• **EXTRACTED TEXT**
Studio album by the Cure
- Released: 2 February 2000
- Studio: St Catherine's Court (Bath, England); RAK (London);
- Genre: Gothic rock; indie rock; folk rock;
- Length: 64:29
- Label: Fiction; Polydor;
- Producer: Robert Smith; Paul Corkett;

The Cure chronology
| Galore (1997) | Bloodflowers (2000) | Greatest Hits (2001) |

= Bloodflowers =

2000 studio album by the Cure

Bloodflowers is the eleventh studio album by the English rock band the Cure. It was first released in Japan on 2 February 2000, before being released in the UK and Europe on 14 February 2000 and then the day after in the US by Fiction Records and Polydor Records. Initially the album was to be released in 1999, as it had been completed by May that year, but the record company wanted it to be released "post millennial fever".

Singer and frontman Robert Smith chose to not release any singles from the album, against the will of the record company, which Smith has said was an act of "revenge" due to his dissatisfaction towards the lack of promotion the band's previously released compilation Galore (1997) received from the record company due to conflicts of interests. However, "Maybe Someday" and "Out of This World" were issued as promotional singles to radio in the UK, US, Canada and numerous territories in Europe.

== Background ==
According to Robert Smith, "Bloodflowers was the best experience I've had since doing the Kiss Me album. I achieved my goals, which were to make an album, enjoy making it, and end up with something that has real intense, emotional content. And I didn't kill myself in the process." He also said that "at the demo stage" they had more commercial songs in mind for the album but "they just sounded so shallow".

Smith also took more control of the album's sound, directing the band to produce a certain sound and mood for the album. The only song that had direct input from another member was "The Last Day of Summer", which was composed by bassist Simon Gallup. This led to more strict recording sessions than their previous album Wild Mood Swings (1996), due to Smith dominating the creative decisions on the albums. "I saw them both (Simon and Roger) looking at each other murmuring 'Oh shit, this thing is happening again...' but I think the result justifies this. Therefore we had a lot of stress in the band and in the end I stood there alone. All the others were gone because they got the feeling I wouldn't listen to them. So I had to record the vocals alone. As they came back and listened to it they thought it was fantastic."

• **TASK STATEMENT**
Write the next part of the Bloodflowers album article, picking up right after its last sentence.

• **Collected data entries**
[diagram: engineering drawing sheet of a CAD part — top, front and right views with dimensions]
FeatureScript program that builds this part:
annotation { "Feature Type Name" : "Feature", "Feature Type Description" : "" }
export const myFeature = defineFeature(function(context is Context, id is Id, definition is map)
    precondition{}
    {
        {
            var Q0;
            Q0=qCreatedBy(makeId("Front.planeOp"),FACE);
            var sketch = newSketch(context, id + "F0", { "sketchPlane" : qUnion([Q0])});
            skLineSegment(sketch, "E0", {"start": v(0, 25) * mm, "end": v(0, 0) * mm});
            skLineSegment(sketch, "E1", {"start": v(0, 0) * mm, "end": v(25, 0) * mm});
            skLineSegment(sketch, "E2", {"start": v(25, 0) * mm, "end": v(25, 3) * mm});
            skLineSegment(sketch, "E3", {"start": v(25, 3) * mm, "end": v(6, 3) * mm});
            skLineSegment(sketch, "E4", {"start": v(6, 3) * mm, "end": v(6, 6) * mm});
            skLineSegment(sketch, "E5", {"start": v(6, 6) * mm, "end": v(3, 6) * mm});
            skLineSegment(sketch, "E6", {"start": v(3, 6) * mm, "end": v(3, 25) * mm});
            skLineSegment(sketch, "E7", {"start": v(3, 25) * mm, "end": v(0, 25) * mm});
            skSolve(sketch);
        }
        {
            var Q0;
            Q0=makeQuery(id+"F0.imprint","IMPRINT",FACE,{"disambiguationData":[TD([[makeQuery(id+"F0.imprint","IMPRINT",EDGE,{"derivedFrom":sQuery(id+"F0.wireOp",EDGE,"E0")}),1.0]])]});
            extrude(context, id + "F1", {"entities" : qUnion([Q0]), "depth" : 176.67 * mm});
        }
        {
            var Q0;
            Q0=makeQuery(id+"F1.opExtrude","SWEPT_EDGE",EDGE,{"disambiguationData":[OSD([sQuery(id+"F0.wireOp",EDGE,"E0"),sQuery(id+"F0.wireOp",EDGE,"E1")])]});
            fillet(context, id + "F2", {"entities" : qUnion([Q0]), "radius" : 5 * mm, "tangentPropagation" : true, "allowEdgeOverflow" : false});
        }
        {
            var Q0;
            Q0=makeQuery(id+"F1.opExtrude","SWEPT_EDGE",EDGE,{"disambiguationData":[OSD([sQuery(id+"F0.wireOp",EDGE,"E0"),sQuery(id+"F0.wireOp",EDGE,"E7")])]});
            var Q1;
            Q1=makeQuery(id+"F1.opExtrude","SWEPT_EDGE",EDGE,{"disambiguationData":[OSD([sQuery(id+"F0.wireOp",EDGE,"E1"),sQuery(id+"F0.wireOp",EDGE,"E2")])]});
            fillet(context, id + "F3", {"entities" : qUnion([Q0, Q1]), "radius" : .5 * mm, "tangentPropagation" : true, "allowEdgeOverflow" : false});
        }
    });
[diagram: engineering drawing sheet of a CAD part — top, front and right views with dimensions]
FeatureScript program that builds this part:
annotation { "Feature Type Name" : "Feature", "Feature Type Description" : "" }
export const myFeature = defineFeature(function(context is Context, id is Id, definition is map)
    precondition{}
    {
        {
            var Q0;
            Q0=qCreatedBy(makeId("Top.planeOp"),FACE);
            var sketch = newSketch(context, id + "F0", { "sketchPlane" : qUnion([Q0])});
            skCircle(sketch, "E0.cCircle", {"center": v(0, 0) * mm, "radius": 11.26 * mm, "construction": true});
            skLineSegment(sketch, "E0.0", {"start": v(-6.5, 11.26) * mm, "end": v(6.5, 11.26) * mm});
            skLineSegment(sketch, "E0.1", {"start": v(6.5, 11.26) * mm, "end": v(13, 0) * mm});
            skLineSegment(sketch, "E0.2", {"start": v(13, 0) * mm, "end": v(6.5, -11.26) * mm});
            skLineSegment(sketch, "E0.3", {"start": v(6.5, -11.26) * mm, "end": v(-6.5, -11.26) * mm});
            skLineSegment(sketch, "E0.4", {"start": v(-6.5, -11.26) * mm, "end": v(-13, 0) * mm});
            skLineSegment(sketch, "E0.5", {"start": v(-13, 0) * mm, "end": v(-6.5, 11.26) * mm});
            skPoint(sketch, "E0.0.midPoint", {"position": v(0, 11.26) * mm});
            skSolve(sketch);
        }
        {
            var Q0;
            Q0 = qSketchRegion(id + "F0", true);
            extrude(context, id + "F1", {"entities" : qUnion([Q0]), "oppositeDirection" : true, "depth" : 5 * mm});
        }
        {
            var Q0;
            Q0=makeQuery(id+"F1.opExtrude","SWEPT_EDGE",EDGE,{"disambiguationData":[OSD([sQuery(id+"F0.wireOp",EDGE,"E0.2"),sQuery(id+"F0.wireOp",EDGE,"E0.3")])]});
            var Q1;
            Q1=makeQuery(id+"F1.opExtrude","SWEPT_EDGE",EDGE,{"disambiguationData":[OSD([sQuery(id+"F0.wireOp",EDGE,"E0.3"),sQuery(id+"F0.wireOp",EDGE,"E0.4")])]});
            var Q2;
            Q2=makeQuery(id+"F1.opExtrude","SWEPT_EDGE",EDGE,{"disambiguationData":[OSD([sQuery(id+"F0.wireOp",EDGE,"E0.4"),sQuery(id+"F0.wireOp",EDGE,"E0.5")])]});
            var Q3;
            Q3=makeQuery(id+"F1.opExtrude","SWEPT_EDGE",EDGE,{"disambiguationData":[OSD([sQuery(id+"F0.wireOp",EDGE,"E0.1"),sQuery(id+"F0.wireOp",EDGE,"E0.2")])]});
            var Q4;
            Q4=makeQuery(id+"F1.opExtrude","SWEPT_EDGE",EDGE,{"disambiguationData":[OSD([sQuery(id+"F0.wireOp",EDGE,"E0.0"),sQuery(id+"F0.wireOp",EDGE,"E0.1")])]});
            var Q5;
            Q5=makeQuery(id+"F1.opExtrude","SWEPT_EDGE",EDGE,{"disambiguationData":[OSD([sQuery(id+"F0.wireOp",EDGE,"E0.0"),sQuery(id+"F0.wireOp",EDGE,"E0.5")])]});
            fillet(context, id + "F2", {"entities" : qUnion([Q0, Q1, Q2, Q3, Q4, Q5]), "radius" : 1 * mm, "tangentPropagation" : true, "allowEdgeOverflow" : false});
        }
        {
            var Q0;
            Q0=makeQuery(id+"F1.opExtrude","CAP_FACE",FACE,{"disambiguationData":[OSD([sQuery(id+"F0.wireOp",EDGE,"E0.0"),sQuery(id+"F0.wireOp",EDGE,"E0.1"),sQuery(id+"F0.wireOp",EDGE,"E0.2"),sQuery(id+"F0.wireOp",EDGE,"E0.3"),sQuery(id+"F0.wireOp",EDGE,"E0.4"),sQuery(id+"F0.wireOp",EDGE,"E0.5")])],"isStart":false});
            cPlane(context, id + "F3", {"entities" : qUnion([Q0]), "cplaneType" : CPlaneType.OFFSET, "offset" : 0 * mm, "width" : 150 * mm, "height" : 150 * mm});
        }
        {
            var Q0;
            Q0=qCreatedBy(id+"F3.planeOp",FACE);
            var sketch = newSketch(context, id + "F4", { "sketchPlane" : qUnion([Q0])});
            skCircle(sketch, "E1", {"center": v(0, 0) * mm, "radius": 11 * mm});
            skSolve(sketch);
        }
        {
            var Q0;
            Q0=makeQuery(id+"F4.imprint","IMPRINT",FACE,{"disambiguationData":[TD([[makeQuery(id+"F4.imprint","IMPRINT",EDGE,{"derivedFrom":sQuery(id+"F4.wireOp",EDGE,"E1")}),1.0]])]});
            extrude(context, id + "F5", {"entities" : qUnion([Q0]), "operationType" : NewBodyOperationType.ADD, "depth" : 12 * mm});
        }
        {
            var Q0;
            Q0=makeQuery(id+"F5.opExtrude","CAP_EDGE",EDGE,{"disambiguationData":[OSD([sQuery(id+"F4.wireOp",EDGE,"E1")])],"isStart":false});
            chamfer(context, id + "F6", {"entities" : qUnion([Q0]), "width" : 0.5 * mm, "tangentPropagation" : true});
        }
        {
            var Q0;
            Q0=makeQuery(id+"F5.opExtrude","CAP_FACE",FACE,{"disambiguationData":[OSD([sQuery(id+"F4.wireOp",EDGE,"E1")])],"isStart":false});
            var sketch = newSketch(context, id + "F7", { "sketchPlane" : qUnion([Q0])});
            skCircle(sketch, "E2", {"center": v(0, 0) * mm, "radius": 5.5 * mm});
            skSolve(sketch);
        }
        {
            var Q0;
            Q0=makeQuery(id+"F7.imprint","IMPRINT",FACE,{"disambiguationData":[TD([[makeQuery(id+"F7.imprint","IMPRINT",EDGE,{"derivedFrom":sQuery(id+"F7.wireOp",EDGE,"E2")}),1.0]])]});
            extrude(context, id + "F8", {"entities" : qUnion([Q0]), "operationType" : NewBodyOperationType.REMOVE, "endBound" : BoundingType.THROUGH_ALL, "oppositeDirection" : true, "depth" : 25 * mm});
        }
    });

• **EXERCISE ANSWER**
Smith also had a shorter running time in mind, due to Wild Mood Swings having a run time of over an hour, saying, "I find that seventy minutes of one artist is, almost without exception, too much." However, he struggled to reach his planned run time of 45 minutes due to his satisfaction with the sound of the songs.
"I edited the first track, 'Out of This World', down from 6:30 to 4:45, but I was told that the introduction was still too long for radio. But I like that slow development, and I didn't want to impose the three-and-a-half-minute structure on anything I was writing, because it just felt stupid.”
 Smith realised "in hindsight, that it's the songs themselves that probably need trimming back, but I think that they benefit from their length. I've done an edit of 'Watching Me Fall' at home, and I got it down to under six minutes [from eleven minutes, thirteen seconds], but it’s just not the same song."

The only song that was not initially written for the album was "There Is No If...", which was written when Smith was 19. It never made it onto an album due to Smith's initial reluctance to use the song, calling it "hippy-like", although he felt that the rendition that he recorded for Bloodflowers suited the feel of the album.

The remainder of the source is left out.